Of course, in some cases the illness is indeed imaginary. Many hospitals have
arrangements that actually take advantage of the placebo effect. These are
specifically for patients who are convinced they are ill despite the absence of
real symptoms. The doctor may prescribe medicines without active ingredients, or
will inject them with water, perhaps using coded phrases in instructions to
nurses, so that the patient will not realize that he/she is not being given real
medicine. Some people may object to this kind of “dishonesty” towards patients.
However, it can often be the only way to calm down severely agitated
hypochondriacs and prevent them from poisoning themselves with unnecessary or
inappropriate medication. Placebos can even be given to pets, often to placate
owners who insist that veterinarians administer or prescribe medication where it
is not needed.
The placebo effect might be used in cases where patients are found to "shop
around" for doctors in order to get more medication. In other words, a
particular doctor prescribes a certain amount of medicine, but this is not
enough to satisfy the patient, so he/she approaches other doctors, thus
procuring multiple prescriptions. If doctors detect that a patient is doing
this, they may prescribe him/her placebos, so that the patient will think that
he/she is receiving the desired amount of medication, and will not try to use
underground channels in order to get more. Of course, monitoring a patient’s
interactions with other doctors or sharing his/her prescription information with
other physicians would be a tricky issue: doctor-patient confidentiality is a
matter of both legality and principle. However, it cannot be denied that
sometimes this sort of confidentiality is sometimes abused by the patients
themselves, and may even lead to their death. This debate goes to the heart of
questions about what the relationship between a doctor and a patient should be,
and placebos have a place at the center of the debate.
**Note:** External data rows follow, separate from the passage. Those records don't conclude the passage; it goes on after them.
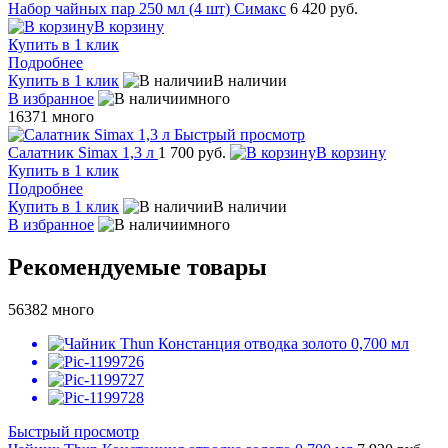
Набор чайных пар 250 мл (4 шт) Симакс
6 420 руб.
В корзину
Купить в 1 клик
Подробнее
Купить в 1 клик
В наличии
В избранное
много
16371
много
Быстрый просмотр
Салатник Simax 1,3 л
1 700 руб.
В корзину
Купить в 1 клик
Подробнее
Купить в 1 клик
В наличии
В избранное
много
Рекомендуемые товары
56382
много
Быстрый просмотр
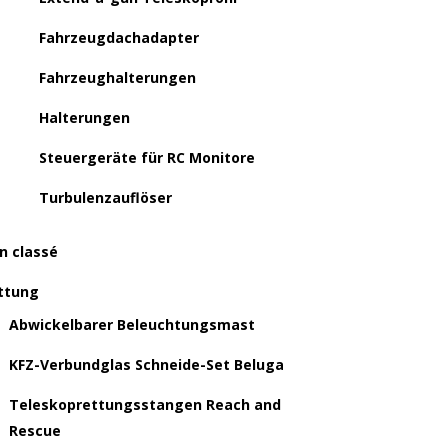
Fahrzeugdachadapter
Fahrzeughalterungen
Halterungen
Steuergeräte für RC Monitore
Turbulenzauflöser
n classé
ttung
Abwickelbarer Beleuchtungsmast
KFZ-Verbundglas Schneide-Set Beluga
Teleskoprettungsstangen Reach and
Rescue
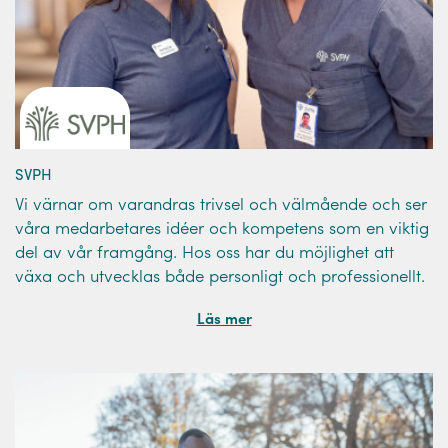
SVPH
Vi värnar om varandras trivsel och välmående och ser
våra medarbetares idéer och kompetens som en viktig
del av vår framgång. Hos oss har du möjlighet att
växa och utvecklas både personligt och professionellt.
Läs mer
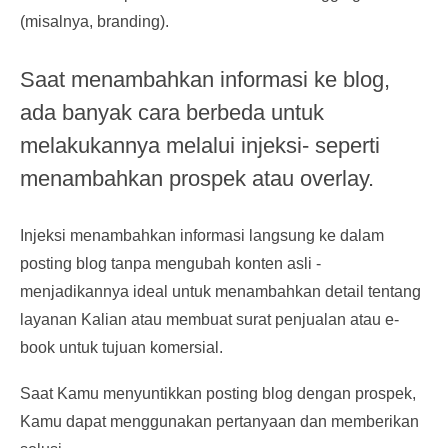
(misalnya, branding).
Saat menambahkan informasi ke blog,
ada banyak cara berbeda untuk
melakukannya melalui injeksi- seperti
menambahkan prospek atau overlay.
Injeksi menambahkan informasi langsung ke dalam
posting blog tanpa mengubah konten asli -
menjadikannya ideal untuk menambahkan detail tentang
layanan Kalian atau membuat surat penjualan atau e-
book untuk tujuan komersial.
Saat Kamu menyuntikkan posting blog dengan prospek,
Kamu dapat menggunakan pertanyaan dan memberikan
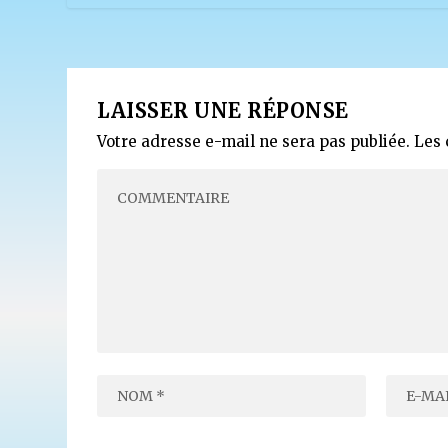
LAISSER UNE RÉPONSE
Votre adresse e-mail ne sera pas publiée.
Les 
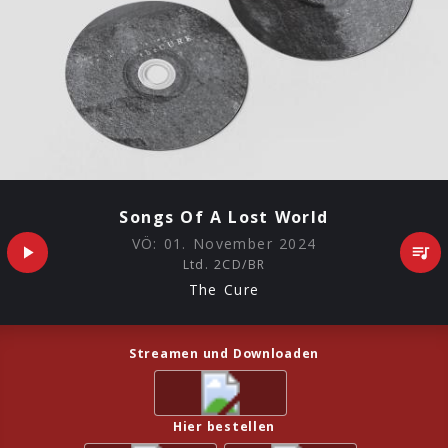
Songs Of A Lost World
VÖ:
01. November 2024
Ltd. 2CD/BR
The Cure
Streamen und Downloaden
Hier bestellen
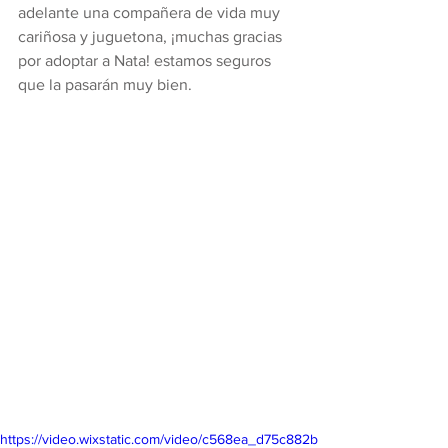
adelante una compañera de vida muy 
cariñosa y juguetona, ¡muchas gracias 
por adoptar a Nata! estamos seguros 
que la pasarán muy bien.
https://video.wixstatic.com/video/c568ea_d75c882b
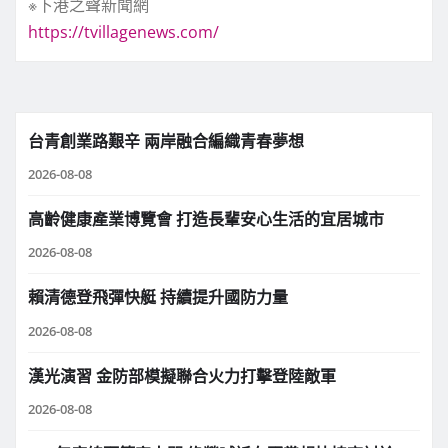
※下港之聲新聞網
https://tvillagenews.com/
台青創業路艱辛 兩岸融合編織青春夢想
2026-08-08
高齡健康產業博覽會 打造長輩安心生活的宜居城市
2026-08-08
賴清德登飛彈快艇 持續提升國防力量
2026-08-08
漢光演習 金防部模擬聯合火力打擊登陸敵軍
2026-08-08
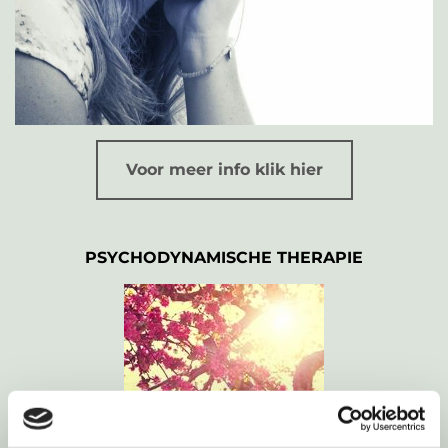
Voor meer info klik hier
PSYCHODYNAMISCHE THERAPIE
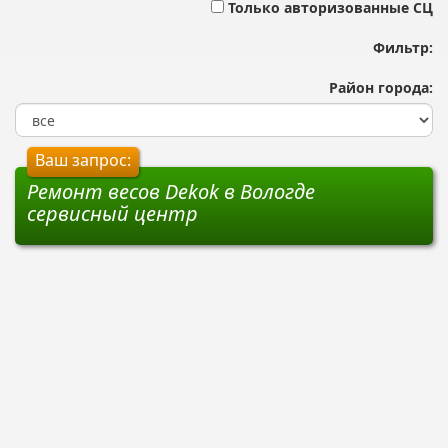
Только авторизованные СЦ
Фильтр:
Район города:
Ваш запрос:
Ремонт весов Dekok в Вологде
сервисный центр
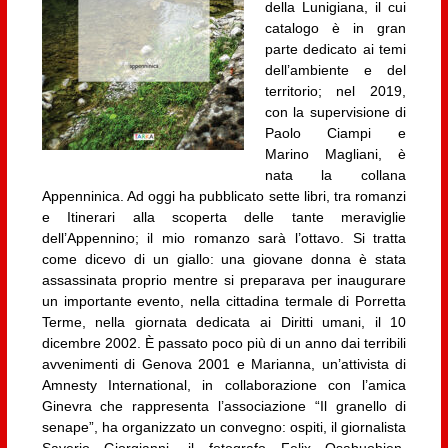
della Lunigiana, il cui
catalogo è in gran
parte dedicato ai temi
dell’ambiente e del
territorio; nel 2019,
con la supervisione di
Paolo Ciampi e
Marino Magliani, è
nata la collana
Appenninica. Ad oggi ha pubblicato sette libri, tra romanzi
e Itinerari alla scoperta delle tante meraviglie
dell’Appennino; il mio romanzo sarà l’ottavo. Si tratta
come dicevo di un giallo: una giovane donna è stata
assassinata proprio mentre si preparava per inaugurare
un importante evento, nella cittadina termale di Porretta
Terme, nella giornata dedicata ai Diritti umani, il 10
dicembre 2002. È passato poco più di un anno dai terribili
avvenimenti di Genova 2001 e Marianna, un’attivista di
Amnesty International, in collaborazione con l’amica
Ginevra che rappresenta l’associazione “Il granello di
senape”, ha organizzato un convegno: ospiti, il giornalista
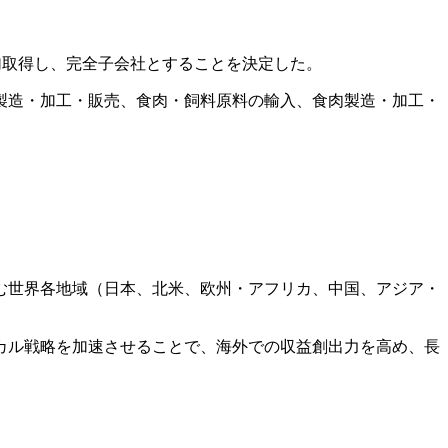
の株式を追加取得し、完全子会社とすることを決定した。
製造・加工・販売、食肉・飼料原料の輸入、食肉製造・加工・
む世界各地域（日本、北米、欧州・アフリカ、中国、アジア・
カル戦略を加速させることで、海外での収益創出力を高め、長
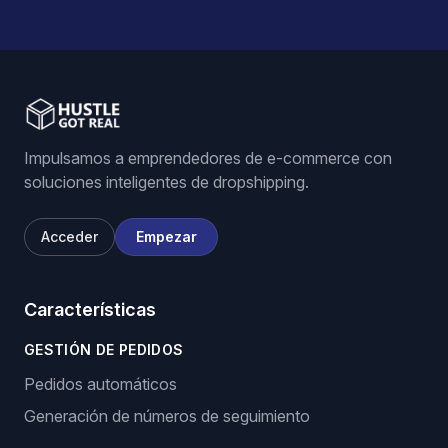
Impulsamos a emprendedores de e-commerce con
soluciones inteligentes de dropshipping.
Acceder
Empezar
Características
GESTIÓN DE PEDIDOS
Pedidos automáticos
Generación de números de seguimiento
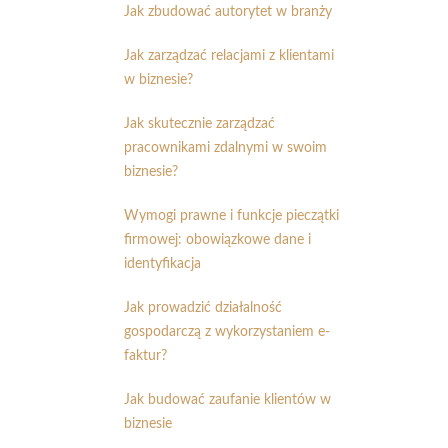
Jak zbudować autorytet w branży
Jak zarządzać relacjami z klientami
w biznesie?
Jak skutecznie zarządzać
pracownikami zdalnymi w swoim
biznesie?
Wymogi prawne i funkcje pieczątki
firmowej: obowiązkowe dane i
identyfikacja
Jak prowadzić działalność
gospodarczą z wykorzystaniem e-
faktur?
Jak budować zaufanie klientów w
biznesie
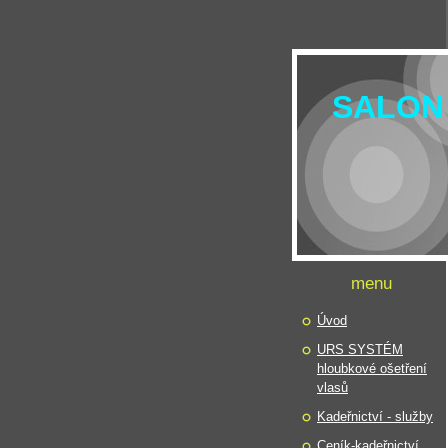
SALON
menu
Úvod
URS SYSTÉM
hloubkové ošetření
vlasů
Kadeřnictví - služby
Ceník-kadeřnictví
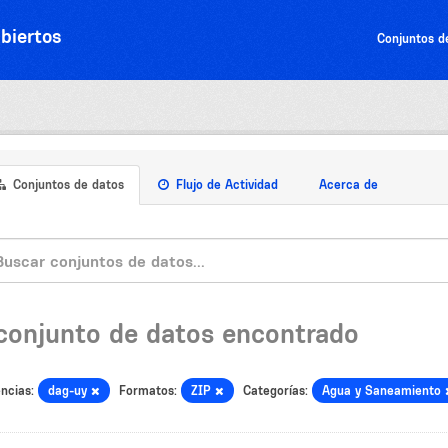
biertos
Conjuntos d
Conjuntos de datos
Flujo de Actividad
Acerca de
 conjunto de datos encontrado
ncias:
dag-uy
Formatos:
ZIP
Categorías:
Agua y Saneamiento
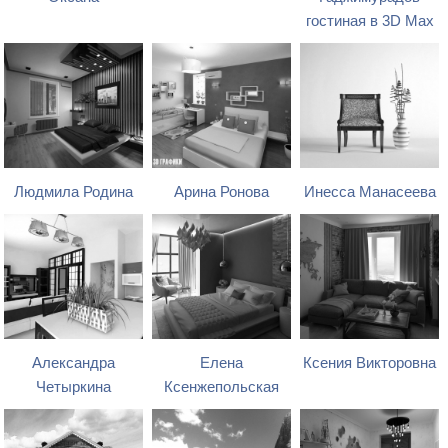
гостиная в 3D Max
Людмила Родина
Арина Ронова
Инесса Манасеева
Александра
Елена
Ксения Викторовна
Четыркина
Ксенжепольская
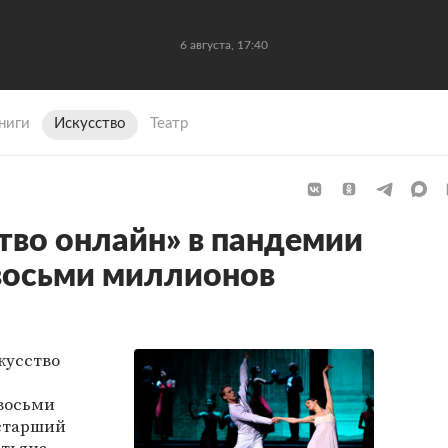
6 августа, 17:40
ниги
Искусство
Театр
тво онлайн» в пандемии
восьми миллионов
кусство
 восьми
 старший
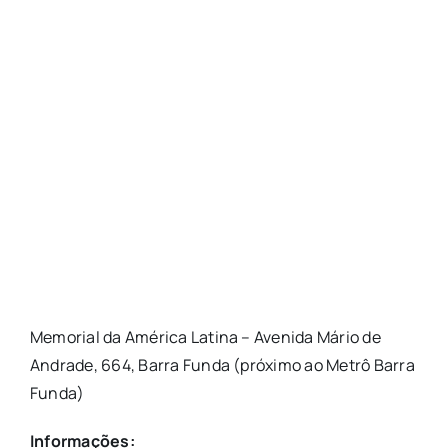
Memorial da América Latina – Avenida Mário de
Andrade, 664, Barra Funda (próximo ao Metrô Barra
Funda)
Informações:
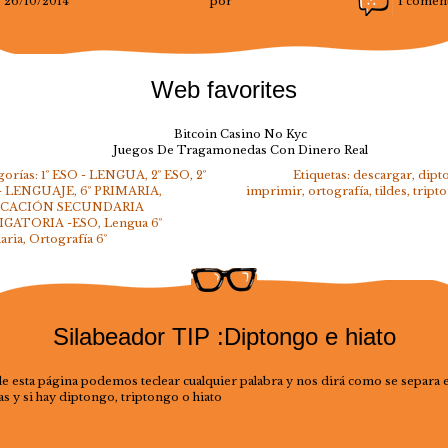
26/10/2014
por
1 comen
Web favorites
Bitcoin Casino No Kyc
Juegos De Tragamonedas Con Dinero Real
gorías:
1º ESO - LENGUA
,
2º ESO
,
2º
Etiquetas:
descargar
,
dipt
- LENGUAJE
,
6º PRIMARIA
,
imprimir
,
ortografía
,
tildes
,
tript
CACIÓN SECUNDARIA
IGATORIA -ESO
,
Lengua 6º
aria
,
Ortografía 6º
Silabeador TIP :Diptongo e hiato
e esta página podemos teclear cualquier palabra y nos dirá como se separa 
as y si hay diptongo, triptongo o hiato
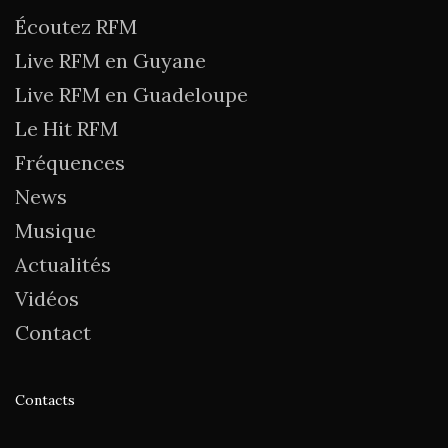
Écoutez RFM
Live RFM en Guyane
Live RFM en Guadeloupe
Le Hit RFM
Fréquences
News
Musique
Actualités
Vidéos
Contact
Contacts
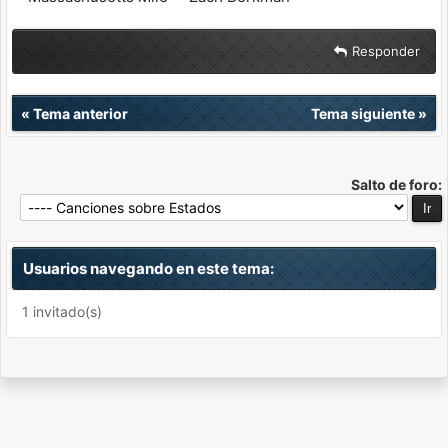
Responder
«
Tema anterior
Tema siguiente
»
Salto de foro:
Usuarios navegando en este tema:
1 invitado(s)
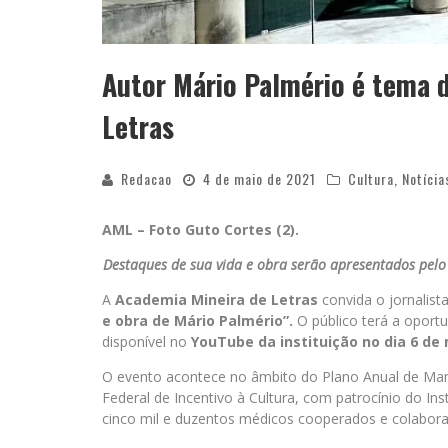
Autor Mário Palmério é tema d
Letras
Redacao
4 de maio de 2021
Cultura
,
Notícia
AML – Foto Guto Cortes (2).
Destaques de sua vida e obra serão apresentados pelo 
A
Academia Mineira de Letras
convida o jornalist
e obra de Mário Palmério”.
O público terá a oportu
disponível no
YouTube da instituição no dia 6 de 
O evento acontece no âmbito do Plano Anual de Ma
Federal de Incentivo à Cultura, com patrocínio do In
cinco mil e duzentos médicos cooperados e colabor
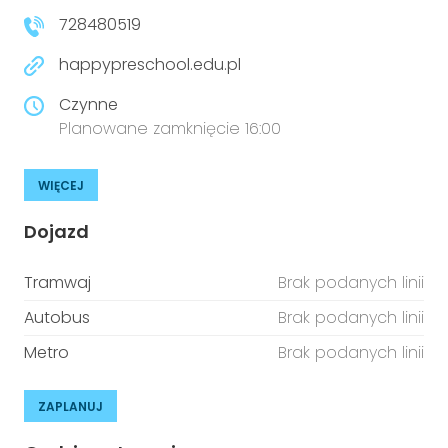
728480519
happypreschool.edu.pl
Czynne
Planowane zamknięcie 16:00
WIĘCEJ
Dojazd
Tramwaj
Brak podanych linii
Autobus
Brak podanych linii
Metro
Brak podanych linii
ZAPLANUJ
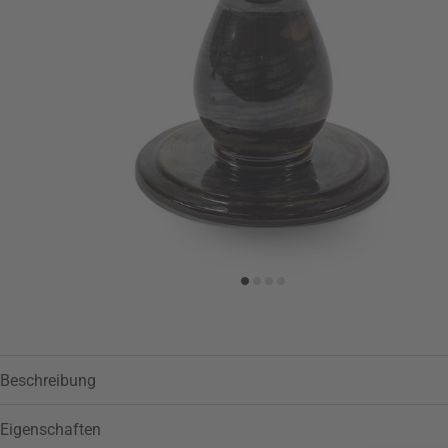
Zur Wunschliste hinzufügen
Beschreibung
Eigenschaften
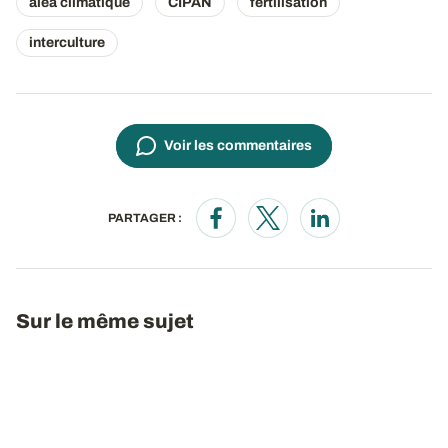
aléa climatique
CIPAN
fertilisation
interculture
Voir les commentaires
PARTAGER :
Opens in a new window
Opens in a new window
Opens in a new wi
Sur le même sujet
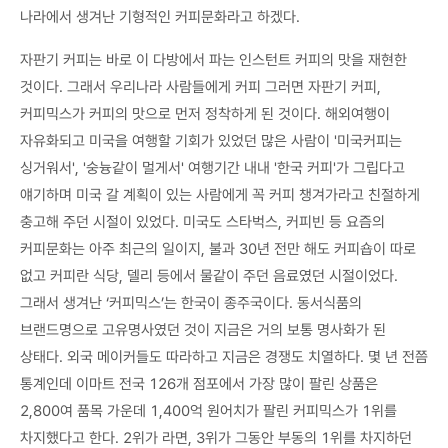
나라에서 생겨난 기형적인 커피문화라고 하겠다.
자판기 커피는 바로 이 다방에서 파는 인스턴트 커피의 맛을 재현한
것이다. 그래서 우리나라 사람들에게 커피 그러면 자판기 커피,
커피믹스가 커피의 맛으로 먼저 정착하게 된 것이다. 해외여행이
자유화되고 미국을 여행할 기회가 있었던 많은 사람이 '미국커피는
싱거워서', '숭늉같이 멀게서' 여행기간 내내 '한국 커피'가 그립다고
얘기하며 미국 갈 계획이 있는 사람에게 꼭 커피 챙겨가라고 친절하게
충고해 주던 시절이 있었다. 미국도 스타벅스, 커피빈 등 요즘의
커피문화는 아주 최근의 일이지, 불과 30년 전만 해도 커피숍이 따로
없고 커피란 식당, 델리 등에서 물같이 주던 음료였던 시절이었다.
그래서 생겨난 ‘커피믹스’는 한국이 종주국이다. 동서식품의
브랜드명으로 고유명사였던 것이 지금은 거의 보통 명사화가 된
상태다. 외국 메이커들도 따라하고 지금은 경쟁도 치열하다. 몇 년 전쯤
통계인데 이마트 전국 126개 점포에서 가장 많이 팔린 상품은
2,800여 품목 가운데 1,400억 원어치가 팔린 커피믹스가 1위를
차지했다고 한다. 2위가 라면, 3위가 그동안 부동의 1위를 차지하던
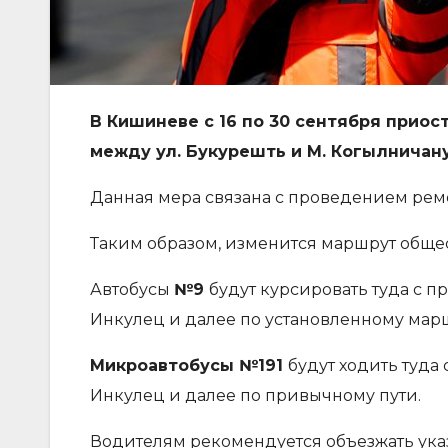
В Кишиневе с 16 по 30 сентября приос
между ул. Букурешть и М. Когылничану
Данная мера связана с проведением ремо
Таким образом, изменится маршрут общес
Автобусы
№9
будут курсировать туда с пр
Инкулец и далее по установленному марш
Микроавтобусы №191
будут ходить туда 
Инкулец и далее по привычному пути.
Водителям рекомендуется объезжать ука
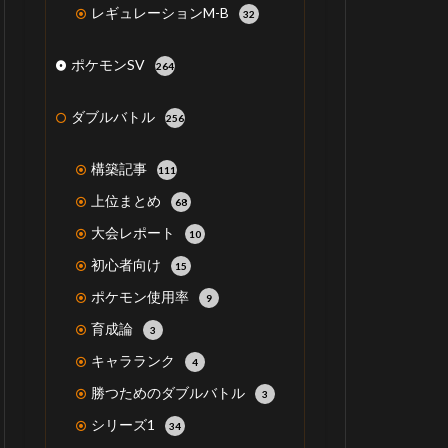
レギュレーションM-B
32
ポケモンSV
264
ダブルバトル
256
構築記事
111
上位まとめ
68
大会レポート
10
初心者向け
15
ポケモン使用率
9
育成論
3
キャラランク
4
勝つためのダブルバトル
3
シリーズ1
34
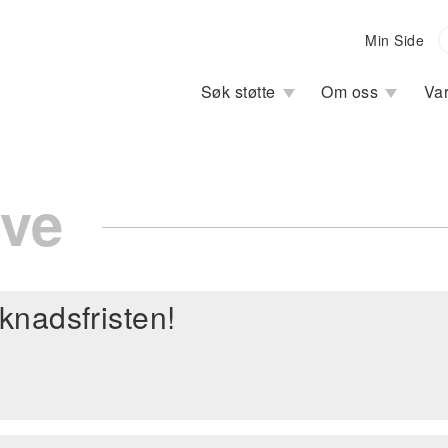
Min Side
Main
Søk støtte
Om oss
Var
navigation
ve
knadsfristen!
So, how can placebos be made more effective? Since the key is, by definition,
not in the active ingredient, the most important factor is presentation. The
drug has to look convincing, of course. However, this is often not a problem,
since pills can be made of sugar, and injectable drugs can be simply distilled
water or mild saline solution. Placebos must also be administered in a way that
convinces patients they are taking "normal" medicine. Doctors, nurses,
pharmaceutical staff, or whoever else is involved should not give any indication
that a deception is happening. Thus, the personnel involved should know how to
“act” a little—not necessarily a common skill in the medical professions, so the
selection process for placebo procedures must take this into account.
All in all, the placebo effect is one that cannot be discounted in terms of
immediate pronouncements about medicines, or avoiding poisoning patients with
drugs they do not need. However, as was said above, the placebo effect does not
necessarily last very long. A person with real and serious ailments might feel
better for a little while, but the disease is likely to undergo a resurgence. In
other words, the prescription of placebos should not be used as a substitute for
real medicines where the latter are required. Furthermore, the concept of the
placebo effect should not be used (alone) as a reason to junk conventional
Western medicine in favor of alternative therapies.